Fast forward many years later, and it’s almost like I am a completely different person. The thought of having to attend six weddings within six months had me freaking ecstatic! Not only do I love Love, I absolutely STAN for Black love and I am always the first person to cry at a wedding!
Between the two of us, my fiancé and I were invited to five weddings this past summer (ours being the sixth). This display of Black people committing their lives to each other was the most beautiful vision of the continued edification of the African-American community.
However, as the days passed, and the weddings rolled in, my fiancé and I started getting nervous! Though deep in the trenches of planning, we were sort of oblivious to how close we were to our wedding date. I mean, we had so many other friends getting married before us, the attention was not on us during our engagement. I think we secretly enjoyed not having the spotlight.

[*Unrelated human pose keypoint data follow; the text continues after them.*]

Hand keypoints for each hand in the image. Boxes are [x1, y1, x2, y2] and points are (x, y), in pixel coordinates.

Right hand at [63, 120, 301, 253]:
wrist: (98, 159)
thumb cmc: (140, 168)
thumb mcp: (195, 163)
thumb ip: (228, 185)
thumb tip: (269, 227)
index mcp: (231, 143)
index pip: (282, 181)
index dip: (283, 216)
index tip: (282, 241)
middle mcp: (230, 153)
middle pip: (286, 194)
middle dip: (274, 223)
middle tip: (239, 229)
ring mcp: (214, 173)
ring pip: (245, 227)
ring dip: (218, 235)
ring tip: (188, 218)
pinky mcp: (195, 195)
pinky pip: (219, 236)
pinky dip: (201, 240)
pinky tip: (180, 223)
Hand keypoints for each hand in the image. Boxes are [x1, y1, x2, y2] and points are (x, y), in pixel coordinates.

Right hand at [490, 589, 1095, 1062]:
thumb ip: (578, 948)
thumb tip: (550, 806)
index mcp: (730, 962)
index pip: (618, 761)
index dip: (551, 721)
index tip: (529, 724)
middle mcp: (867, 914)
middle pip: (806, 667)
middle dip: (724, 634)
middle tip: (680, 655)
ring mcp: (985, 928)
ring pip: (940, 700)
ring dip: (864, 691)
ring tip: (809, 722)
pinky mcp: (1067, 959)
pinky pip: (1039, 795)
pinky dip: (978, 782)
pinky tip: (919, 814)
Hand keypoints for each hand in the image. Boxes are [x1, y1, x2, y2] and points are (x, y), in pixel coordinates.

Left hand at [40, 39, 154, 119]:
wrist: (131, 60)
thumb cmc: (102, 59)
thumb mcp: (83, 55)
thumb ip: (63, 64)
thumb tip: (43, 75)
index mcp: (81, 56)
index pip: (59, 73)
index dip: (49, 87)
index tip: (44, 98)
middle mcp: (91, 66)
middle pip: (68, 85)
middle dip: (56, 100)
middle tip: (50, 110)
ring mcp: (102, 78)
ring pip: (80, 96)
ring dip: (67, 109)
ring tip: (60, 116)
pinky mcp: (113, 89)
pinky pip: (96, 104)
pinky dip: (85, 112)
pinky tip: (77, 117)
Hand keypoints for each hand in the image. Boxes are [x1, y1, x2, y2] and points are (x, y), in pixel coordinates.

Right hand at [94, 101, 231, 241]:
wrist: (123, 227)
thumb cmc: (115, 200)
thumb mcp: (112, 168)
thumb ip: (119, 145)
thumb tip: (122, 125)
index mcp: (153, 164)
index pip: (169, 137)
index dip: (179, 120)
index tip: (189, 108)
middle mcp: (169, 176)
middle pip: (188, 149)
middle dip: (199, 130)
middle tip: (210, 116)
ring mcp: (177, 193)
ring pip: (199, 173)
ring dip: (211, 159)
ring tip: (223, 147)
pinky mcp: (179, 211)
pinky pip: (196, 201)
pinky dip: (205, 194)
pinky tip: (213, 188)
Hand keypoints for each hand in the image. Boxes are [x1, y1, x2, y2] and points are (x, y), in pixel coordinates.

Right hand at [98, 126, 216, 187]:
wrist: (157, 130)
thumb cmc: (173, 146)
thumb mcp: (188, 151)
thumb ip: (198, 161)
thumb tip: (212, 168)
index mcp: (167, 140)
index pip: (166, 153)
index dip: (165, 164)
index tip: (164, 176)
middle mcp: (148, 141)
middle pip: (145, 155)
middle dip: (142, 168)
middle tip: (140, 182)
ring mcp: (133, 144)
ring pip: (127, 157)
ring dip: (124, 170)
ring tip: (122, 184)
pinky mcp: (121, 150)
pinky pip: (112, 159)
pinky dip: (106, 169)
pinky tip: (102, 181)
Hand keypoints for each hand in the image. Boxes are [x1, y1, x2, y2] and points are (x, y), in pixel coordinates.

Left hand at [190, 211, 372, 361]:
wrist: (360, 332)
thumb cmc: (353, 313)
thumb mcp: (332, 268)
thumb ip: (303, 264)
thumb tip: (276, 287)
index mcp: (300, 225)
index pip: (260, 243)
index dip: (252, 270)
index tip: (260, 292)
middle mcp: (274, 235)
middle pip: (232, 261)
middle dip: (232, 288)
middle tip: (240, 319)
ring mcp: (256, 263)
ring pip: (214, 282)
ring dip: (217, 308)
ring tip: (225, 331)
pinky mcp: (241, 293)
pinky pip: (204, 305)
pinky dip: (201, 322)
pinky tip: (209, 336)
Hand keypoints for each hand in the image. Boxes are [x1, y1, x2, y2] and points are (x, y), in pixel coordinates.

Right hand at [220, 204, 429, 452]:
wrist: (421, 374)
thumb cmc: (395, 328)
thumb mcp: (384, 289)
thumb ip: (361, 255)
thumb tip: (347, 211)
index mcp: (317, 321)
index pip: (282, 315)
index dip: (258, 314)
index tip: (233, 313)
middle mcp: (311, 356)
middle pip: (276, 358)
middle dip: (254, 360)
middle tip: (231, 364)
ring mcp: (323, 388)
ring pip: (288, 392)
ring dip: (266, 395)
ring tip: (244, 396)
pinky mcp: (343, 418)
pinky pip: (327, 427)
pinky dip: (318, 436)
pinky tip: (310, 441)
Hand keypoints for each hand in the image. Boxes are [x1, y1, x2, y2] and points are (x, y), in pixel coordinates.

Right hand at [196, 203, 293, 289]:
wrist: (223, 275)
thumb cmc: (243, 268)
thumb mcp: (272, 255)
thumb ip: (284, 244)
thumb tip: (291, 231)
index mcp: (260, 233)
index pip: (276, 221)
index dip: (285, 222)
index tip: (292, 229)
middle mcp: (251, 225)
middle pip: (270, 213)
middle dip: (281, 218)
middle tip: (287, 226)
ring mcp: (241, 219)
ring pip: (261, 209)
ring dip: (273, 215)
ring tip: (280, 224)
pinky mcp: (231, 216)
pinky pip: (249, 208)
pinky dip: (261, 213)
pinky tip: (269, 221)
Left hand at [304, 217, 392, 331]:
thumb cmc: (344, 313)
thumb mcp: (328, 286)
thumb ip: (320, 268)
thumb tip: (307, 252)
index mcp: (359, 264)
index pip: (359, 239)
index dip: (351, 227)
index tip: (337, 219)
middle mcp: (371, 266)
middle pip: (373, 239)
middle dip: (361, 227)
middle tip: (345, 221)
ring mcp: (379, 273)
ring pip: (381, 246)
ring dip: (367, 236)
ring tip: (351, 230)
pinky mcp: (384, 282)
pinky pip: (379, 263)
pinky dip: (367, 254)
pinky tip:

All of this changed after we attended a wedding this past June. Literally, as the bride and groom walked down the aisle in the recessional, they BOTH turned to us while they were passing and mouthed, “You guys are next!!” I know they offered those words in excitement for me and my fiancé, but it scared the sh*t out of us. All of a sudden, we had the floor as “next up.”
Later that night, after the wedding, and as my fiancé and I laid in bed replaying everything about our friends’ beautiful day, we had a heart to heart. We both admitted to being afraid.
Marriage is a big deal and neither of us were familiar with what it takes for it to be successful. We both were raised in single parent households. We both had absent fathers. Neither of us were privy to marital interactions between a husband and a wife. We had no idea what we were in for.
The good news is, our open dialogue and vulnerability set us on the right path to admitting what we were afraid of. It showed that though the “realness” of our impending nuptials were front and center, ready for immediate acknowledgement, our willingness to be emotionally naked about what we were most afraid of for marriage was our first teaching moment to building and maintaining a healthy marriage.
That lesson was open and honest communication.
I am very appreciative of my fiancé’s desire to communicate with me. He, in fact, is the stronger one when it comes to talking and sharing feelings. I am certain, as the years go by, we will continue to grow in this area; but for now, it is very comforting to know, recognize and understand that I can talk to him about anything. More importantly, we are both grateful that the invitation to witness the nuptials of so many of our friends solidified our road to open and honest communication.